If India takes part in $500-billion resource raising programme of International Monetary Fund, as decided at the G-20 summit in London last week, it will cost the country up to $11 billion (Rs 55,000 crore).
"If the government decides to participate in the new arrangements to borrow, then based on the quota, that ($11 billion) could be the amount which the country will have to commit in principle to IMF," Economic Affairs Secretary Ashok Chawla said on Thursday.
However, Chawla did not elaborate as to when the decision on the issue would be taken.
Leaders of 20 advanced and developing countries decided to treble the resources of IMF from $250 billion to $750 billion, so that the multilateral institution could help the poor and developing economies, which have been hit by the global credit crisis.
India has already said that it would not require any IMF support in the wake of comfortable foreign exchange reserves of about $250 billion.
However, New Delhi has not so far made any commitment towards contributing to the fresh resources of IMF, as was done by China, European Union and Japan.
On the issue of review of quota and increased representation in the multilateral agency, India still has time to decide on the strategy.
"The review of quotas or the rebalancing of quotas is not immediately on the table in the sense that no decision has yet been taken on that," said Chawla, who was part of the Indian team at G-20 summit.

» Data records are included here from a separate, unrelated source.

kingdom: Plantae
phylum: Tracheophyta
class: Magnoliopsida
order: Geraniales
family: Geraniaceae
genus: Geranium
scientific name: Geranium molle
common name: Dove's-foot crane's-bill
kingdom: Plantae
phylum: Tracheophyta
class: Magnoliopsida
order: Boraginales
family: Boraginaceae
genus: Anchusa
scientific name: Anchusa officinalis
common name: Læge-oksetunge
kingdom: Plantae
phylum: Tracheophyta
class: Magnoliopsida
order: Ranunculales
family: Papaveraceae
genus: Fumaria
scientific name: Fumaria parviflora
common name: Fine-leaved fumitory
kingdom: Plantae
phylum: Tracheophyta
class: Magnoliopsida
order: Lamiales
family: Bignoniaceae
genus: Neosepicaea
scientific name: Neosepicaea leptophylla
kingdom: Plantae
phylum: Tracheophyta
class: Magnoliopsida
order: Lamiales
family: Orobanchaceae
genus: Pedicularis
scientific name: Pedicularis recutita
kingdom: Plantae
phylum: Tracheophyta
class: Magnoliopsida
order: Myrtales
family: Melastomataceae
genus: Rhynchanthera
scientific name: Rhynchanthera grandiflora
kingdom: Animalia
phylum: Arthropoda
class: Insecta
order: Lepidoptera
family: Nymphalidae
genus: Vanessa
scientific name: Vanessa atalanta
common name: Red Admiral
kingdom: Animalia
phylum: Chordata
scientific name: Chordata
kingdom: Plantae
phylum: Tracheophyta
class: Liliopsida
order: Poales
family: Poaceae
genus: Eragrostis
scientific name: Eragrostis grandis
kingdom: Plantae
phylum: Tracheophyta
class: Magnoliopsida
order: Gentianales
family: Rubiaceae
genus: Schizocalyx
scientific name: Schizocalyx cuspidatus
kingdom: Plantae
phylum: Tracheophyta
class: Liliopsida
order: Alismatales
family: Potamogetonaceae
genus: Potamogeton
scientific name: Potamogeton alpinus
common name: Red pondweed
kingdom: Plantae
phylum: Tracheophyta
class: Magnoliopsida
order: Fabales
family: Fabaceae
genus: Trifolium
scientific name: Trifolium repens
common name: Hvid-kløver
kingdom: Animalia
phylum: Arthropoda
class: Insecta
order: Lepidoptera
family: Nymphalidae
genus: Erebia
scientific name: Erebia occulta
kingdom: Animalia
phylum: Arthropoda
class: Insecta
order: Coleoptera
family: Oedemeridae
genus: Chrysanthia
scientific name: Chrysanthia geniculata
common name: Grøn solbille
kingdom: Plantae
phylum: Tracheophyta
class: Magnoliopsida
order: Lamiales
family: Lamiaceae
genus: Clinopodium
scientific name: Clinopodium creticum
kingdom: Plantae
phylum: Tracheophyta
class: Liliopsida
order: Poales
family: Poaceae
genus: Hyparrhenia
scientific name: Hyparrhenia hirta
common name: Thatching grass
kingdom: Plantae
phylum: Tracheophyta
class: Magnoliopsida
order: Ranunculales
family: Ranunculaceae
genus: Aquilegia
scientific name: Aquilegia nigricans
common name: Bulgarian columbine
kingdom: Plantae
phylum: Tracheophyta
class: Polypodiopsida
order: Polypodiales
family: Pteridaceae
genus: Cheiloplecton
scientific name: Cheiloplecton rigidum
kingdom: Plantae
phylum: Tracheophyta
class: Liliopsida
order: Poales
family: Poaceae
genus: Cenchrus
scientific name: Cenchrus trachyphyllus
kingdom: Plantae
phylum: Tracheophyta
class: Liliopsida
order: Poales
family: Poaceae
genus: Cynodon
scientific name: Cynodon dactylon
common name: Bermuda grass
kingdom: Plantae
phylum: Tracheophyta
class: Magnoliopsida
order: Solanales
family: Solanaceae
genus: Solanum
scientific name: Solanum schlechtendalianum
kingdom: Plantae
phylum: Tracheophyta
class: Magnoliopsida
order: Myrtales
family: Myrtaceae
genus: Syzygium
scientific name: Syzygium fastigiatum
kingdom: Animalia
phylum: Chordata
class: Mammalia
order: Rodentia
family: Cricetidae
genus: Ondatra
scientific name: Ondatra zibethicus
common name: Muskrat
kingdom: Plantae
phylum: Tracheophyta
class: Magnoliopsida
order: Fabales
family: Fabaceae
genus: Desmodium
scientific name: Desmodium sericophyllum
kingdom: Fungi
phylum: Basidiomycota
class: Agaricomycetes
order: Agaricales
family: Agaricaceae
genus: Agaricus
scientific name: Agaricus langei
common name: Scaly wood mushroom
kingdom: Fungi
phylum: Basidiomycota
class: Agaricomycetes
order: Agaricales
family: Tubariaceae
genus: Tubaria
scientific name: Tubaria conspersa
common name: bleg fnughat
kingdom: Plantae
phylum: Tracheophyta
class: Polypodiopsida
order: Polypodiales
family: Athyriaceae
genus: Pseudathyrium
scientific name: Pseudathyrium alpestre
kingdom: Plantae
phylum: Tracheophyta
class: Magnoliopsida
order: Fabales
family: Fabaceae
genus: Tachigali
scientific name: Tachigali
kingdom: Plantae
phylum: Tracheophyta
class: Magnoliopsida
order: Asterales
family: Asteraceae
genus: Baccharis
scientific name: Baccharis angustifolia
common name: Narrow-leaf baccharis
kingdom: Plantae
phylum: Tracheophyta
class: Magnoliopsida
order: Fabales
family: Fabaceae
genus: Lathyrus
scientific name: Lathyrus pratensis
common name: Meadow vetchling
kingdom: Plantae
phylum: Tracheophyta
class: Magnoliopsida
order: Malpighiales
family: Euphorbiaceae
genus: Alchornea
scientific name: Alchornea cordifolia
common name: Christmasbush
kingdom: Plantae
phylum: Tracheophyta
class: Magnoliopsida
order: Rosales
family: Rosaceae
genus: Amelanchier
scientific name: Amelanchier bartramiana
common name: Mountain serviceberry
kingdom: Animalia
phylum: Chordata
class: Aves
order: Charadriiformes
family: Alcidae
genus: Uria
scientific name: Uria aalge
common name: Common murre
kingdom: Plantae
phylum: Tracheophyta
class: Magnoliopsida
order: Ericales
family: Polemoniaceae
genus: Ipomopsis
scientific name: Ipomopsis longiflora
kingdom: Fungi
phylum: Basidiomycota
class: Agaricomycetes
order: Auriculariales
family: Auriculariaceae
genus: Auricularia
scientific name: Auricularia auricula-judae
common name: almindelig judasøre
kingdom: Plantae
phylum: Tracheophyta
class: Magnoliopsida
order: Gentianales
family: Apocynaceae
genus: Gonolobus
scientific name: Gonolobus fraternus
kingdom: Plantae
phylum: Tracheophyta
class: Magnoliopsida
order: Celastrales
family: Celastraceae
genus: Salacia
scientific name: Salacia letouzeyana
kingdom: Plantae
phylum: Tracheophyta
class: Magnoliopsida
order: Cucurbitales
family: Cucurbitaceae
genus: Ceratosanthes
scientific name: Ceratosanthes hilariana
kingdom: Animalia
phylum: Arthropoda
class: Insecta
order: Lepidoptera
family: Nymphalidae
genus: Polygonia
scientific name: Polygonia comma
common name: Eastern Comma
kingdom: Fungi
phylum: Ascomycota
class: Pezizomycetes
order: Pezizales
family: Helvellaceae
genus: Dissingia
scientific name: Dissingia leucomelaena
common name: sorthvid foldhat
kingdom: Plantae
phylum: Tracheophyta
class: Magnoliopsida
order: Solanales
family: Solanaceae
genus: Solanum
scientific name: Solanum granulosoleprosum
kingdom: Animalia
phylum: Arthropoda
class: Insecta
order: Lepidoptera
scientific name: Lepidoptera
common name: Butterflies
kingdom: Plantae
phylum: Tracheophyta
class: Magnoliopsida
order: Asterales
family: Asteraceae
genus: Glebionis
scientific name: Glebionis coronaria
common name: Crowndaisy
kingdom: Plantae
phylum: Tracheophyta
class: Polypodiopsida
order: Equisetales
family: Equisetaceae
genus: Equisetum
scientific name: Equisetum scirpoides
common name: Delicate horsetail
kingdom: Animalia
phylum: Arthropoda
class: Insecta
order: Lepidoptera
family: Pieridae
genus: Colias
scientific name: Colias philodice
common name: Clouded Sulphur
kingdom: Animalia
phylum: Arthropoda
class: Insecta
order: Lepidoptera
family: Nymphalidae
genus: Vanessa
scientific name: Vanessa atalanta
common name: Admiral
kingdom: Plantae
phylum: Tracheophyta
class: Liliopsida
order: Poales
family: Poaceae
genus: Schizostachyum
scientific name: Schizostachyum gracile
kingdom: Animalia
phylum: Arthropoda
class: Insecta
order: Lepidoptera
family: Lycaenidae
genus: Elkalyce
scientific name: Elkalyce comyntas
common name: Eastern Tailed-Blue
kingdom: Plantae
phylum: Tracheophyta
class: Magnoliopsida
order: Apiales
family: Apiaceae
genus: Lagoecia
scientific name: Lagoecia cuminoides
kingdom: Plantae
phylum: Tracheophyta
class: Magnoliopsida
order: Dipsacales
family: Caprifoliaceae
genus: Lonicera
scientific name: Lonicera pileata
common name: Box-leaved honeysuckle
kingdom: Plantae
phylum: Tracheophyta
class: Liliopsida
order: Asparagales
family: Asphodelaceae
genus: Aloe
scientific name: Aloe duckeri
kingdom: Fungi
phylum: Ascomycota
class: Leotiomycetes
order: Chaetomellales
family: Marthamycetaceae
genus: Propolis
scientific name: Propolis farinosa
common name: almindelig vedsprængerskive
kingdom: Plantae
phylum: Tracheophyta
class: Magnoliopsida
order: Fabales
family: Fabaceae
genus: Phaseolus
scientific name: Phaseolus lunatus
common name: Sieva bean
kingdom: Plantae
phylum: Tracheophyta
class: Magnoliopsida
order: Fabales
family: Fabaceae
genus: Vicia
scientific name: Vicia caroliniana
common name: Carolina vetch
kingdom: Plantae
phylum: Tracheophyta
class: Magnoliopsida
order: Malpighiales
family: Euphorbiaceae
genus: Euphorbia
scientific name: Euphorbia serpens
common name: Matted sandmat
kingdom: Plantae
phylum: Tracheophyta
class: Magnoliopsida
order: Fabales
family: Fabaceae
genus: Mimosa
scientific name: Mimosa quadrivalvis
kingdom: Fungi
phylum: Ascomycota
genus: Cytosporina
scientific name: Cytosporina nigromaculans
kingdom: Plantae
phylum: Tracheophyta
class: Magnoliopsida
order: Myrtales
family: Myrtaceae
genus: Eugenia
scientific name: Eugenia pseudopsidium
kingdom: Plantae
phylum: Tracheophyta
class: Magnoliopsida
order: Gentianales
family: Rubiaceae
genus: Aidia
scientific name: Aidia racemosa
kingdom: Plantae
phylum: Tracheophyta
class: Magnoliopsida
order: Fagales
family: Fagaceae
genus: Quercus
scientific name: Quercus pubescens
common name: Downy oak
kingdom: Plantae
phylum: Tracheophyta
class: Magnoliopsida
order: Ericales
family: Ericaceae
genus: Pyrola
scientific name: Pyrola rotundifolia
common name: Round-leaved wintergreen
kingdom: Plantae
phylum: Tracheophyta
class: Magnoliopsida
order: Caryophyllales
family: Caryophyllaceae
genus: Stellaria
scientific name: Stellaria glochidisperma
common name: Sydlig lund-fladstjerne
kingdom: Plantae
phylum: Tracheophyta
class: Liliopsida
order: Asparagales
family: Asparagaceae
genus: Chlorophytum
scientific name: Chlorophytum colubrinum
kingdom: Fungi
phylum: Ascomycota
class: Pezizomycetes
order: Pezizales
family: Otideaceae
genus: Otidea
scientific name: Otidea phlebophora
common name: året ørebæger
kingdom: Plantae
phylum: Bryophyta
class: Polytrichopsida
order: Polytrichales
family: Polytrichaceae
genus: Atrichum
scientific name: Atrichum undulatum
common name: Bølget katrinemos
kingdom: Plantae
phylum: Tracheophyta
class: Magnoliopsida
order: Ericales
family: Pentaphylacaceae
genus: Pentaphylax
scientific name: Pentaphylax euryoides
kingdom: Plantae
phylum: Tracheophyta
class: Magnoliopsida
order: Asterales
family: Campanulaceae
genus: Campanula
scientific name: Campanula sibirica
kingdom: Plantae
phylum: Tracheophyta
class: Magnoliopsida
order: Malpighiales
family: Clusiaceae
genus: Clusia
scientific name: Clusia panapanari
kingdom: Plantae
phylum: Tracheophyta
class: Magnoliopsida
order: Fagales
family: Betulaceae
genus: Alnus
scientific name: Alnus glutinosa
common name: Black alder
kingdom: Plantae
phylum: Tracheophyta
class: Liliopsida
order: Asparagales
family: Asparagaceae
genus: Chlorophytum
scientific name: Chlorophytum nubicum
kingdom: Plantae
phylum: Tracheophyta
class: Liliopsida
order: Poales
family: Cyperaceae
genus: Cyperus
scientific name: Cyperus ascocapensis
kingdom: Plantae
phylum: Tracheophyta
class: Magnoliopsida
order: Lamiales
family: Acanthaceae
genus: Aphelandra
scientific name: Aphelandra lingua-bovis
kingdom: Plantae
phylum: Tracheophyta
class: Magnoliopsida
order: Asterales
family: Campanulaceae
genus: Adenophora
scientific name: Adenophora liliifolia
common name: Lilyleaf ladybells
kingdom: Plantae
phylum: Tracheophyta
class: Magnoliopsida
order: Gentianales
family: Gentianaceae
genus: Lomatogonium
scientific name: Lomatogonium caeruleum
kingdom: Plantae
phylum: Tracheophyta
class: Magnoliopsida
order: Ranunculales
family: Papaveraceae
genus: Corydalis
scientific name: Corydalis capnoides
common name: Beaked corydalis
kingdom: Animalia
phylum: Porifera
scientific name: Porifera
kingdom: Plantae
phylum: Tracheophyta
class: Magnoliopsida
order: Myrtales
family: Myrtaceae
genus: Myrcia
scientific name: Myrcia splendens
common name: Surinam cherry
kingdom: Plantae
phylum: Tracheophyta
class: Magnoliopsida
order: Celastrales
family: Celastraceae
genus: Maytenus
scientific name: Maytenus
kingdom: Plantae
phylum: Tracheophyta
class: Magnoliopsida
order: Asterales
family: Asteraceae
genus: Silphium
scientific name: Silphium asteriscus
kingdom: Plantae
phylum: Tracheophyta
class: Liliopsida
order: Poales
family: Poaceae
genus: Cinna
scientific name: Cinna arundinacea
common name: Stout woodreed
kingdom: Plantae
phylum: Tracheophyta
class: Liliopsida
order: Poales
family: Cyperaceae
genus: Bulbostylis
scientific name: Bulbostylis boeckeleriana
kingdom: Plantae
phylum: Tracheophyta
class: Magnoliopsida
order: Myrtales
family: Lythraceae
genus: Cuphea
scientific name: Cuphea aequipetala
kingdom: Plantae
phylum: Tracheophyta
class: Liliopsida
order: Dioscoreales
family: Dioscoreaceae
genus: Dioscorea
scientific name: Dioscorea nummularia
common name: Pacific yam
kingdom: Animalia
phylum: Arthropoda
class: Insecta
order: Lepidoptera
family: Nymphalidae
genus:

An official communique issued at the end of the G-20 summit had recognised the importance of reforming international financial institutions to ensure they can assist members effectively and that emerging, developing and poor economies must have greater voice and representation.
"What we are looking for is going to be discussed and finalised over a period of time, which is, according to the communique, up to January 2011," the finance ministry official said.